As described above, according to the present invention, a bent portion which forms the rod beam wider than the floating magnetic head and stands up so as to cover the floating magnetic head on the installation side of the floating magnetic head in both longitudinal directions of the rod beam is provided. As a result, the height of the bent portion does not depend on the thickness of the floating magnetic head, thereby making the whole thinner and thereby narrowing the space between the magnetic disks, thereby achieving the effect of miniaturizing the magnetic disk drive. Lose.

In addition, since the load beam is wider than the floating magnetic head and the bend portion is formed in the longitudinal direction, the drawback of weakening the strength of the rod beam distal end caused by standing the bent portion on the installation side of the floating magnetic head is eliminated and maintains sufficient strength.

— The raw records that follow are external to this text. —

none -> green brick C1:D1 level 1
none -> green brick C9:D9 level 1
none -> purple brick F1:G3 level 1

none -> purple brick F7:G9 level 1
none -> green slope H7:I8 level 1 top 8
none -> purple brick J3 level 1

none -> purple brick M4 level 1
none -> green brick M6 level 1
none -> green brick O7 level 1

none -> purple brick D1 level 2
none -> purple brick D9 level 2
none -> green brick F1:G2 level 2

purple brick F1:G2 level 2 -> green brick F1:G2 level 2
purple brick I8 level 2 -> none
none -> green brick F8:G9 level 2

Can be.

Claims (1)

A gimbal spring having a load beam for supporting a floating magnetic head, wherein the load beam is formed to be wider than the floating magnetic head, and the floating beam is installed on the installation side of the floating magnetic head over both longitudinal directions of the load beam. A gimbal spring of a floating magnetic head, characterized by forming a bent portion standing up to cover the magnetic head.